Ash clocked that detail and kept moving. Pillars. Scrap heaps. Water depth just under shin level in the center, less around the edges. The smaller rats surged in pulses, not continuously. Controlled. Directed.
He jumped from a crate stack to a pipe, almost lost his balance, then saw the first tell: one of the Rat King’s left heads drew back, throat bulging, and all the swarming rats veered toward where Ash would land rather than where he was.
Call pattern. Telegraph before command. Half-second lead maybe.
He landed short, changed angle, and only got bitten once instead of ten times.
Then the main body moved.
The throne exploded apart as the Rat King came off it with terrifying speed. Water erupted. The fused monster crossed fifteen feet in a blur of muscle and impact, hit a support pillar broadside, and snapped it in the middle when Ash ducked behind it.
Bricks rained down.
Ash stared for the fraction of a second panic could steal. That thing is fast.
A claw hooked his backpack and yanked him backward so hard his shoulder tore with white pain. He spun, drove the knife into one of the side-necks, and the blade skidded off rib-hard scar tissue. The Rat King bit him from the other side. Its teeth sank into the meat above his hip and met on bone.
Ash screamed, smashed the pry bar into the nearest eye until jelly sprayed hot across his hand, and fell free when the beast recoiled.
Status Applied: Deep Laceration
Status Applied: Infection Risk
Debt Eater I has converted suffering into momentum.
+7% Movement Speed
+4% Evasion
Blood sheeted down his leg. His heartbeat became a hammer. The world narrowed into angles and exits and one impossible thing trying to make him meat.
He laughed once, high and breathless.
“Now you’re speaking my language.”
He made it another twenty-two seconds.
Long enough to confirm the charge pattern after every second command scream. Long enough to see the central head hang back half a beat before the lunge, meaning it was the real brain or close enough. Long enough to realize the standing water hid floor drains that could catch a boot and kill momentum.
Then a swarm rat caught his calf. Another climbed his back. He twisted to dislodge it, stepped into a drain, and the Rat King hit him square in the chest.
There was a sound like a bat smashing melons in a grocery aisle.
The ceiling spun away. His spine folded over broken concrete. Air fled. Weight crushed him. Teeth closed around his throat.
The last thing Ash saw was the basement lights flickering blue as the System prepared to process a death it still didn’t understand.
You have died.
He came back on the lobby floor with a noise torn from somewhere lower than lungs.

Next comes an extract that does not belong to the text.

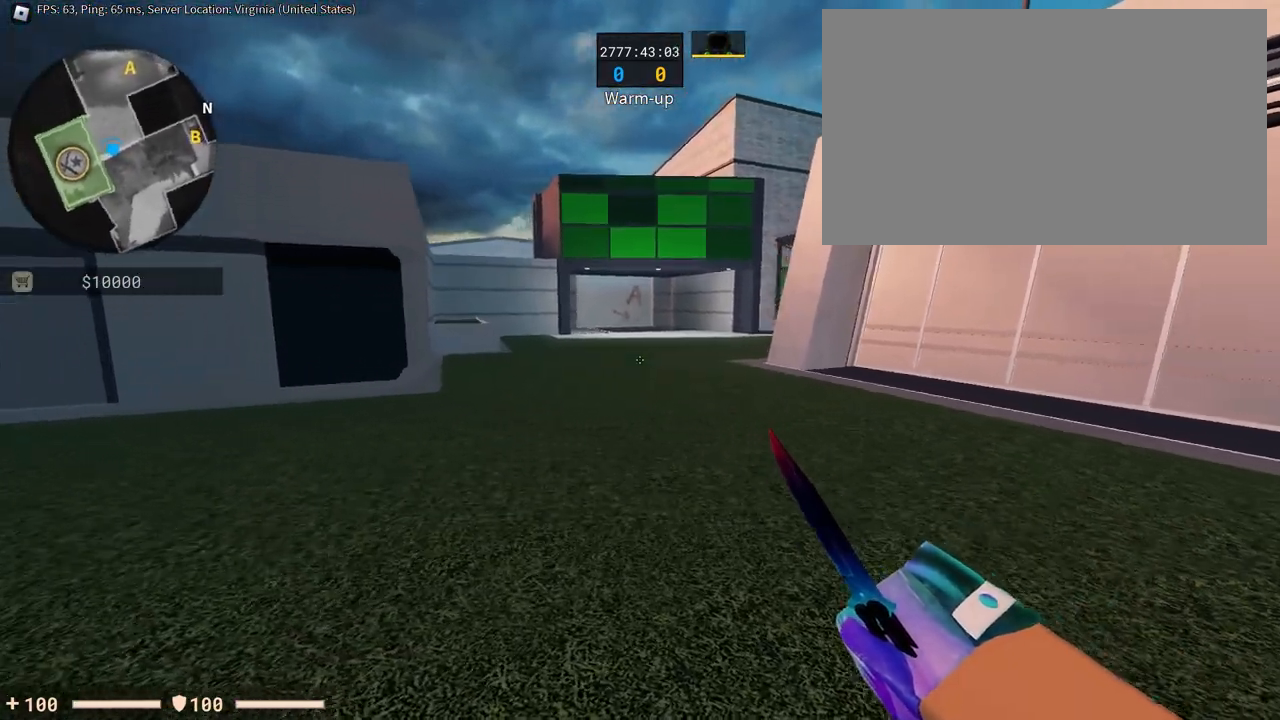
{"keys": ["a", "s"], "mouse": [], "events": [[217, "a", "up"], [300, "s", "down"], [500, "a", "down"]]}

His whole body convulsed. Empty air became too sharp. Too cold. He rolled onto one side and retched up nothing, fingers clawing at a throat with no bite marks.
Rain tapped at the open doorway. The stroller wheel in the corner had stopped spinning.
Respawn nausea washed through him in ugly tides, but beneath it something else pulsed: memory, still fresh. Layout. Sound cues. Distances. Enough to matter.
Respawn Anchor Confirmed: Infested Residence Entrance
Penalty Applied: Level loss mitigated by unstable status
Current Level: 4
Notice: Fragments of recent proficiency may destabilize with repeated death.
Ash lay there laughing into the filthy tile until the laughter turned into a hiss.
“You kept the checkpoint,” he said to the unseen System. “You absolute beautiful monster.”
He got to his feet slower than he wanted. His backpack was gone, lost with the corpse. Knife gone too. The pry bar—miracle of miracles—hung at his belt, apparently counted as equipped rather than carried loot. Good enough.
Outside, the sky had darkened toward evening. He could leave. Come back later. Find better gear. Find other players and pretend any of them would share credit on an unclaimed elite in a city where people were already murdering for canned food and skill books.
He spat copper taste onto the floor.
“Nope.”
The second run was uglier and smarter.
He pulled apart the first-floor apartments with ruthless haste, farming rats for a replacement knife—this time a chipped carving blade from 1C—and strips of curtain to wrap his forearms thicker. He used the dead resident’s cast-iron pan as a lure on the basement stairs, banging it against the rail to pull a swarm early. When the first wave boiled up, he retreated to the landing chokepoint and turned the stairs into a slaughter chute.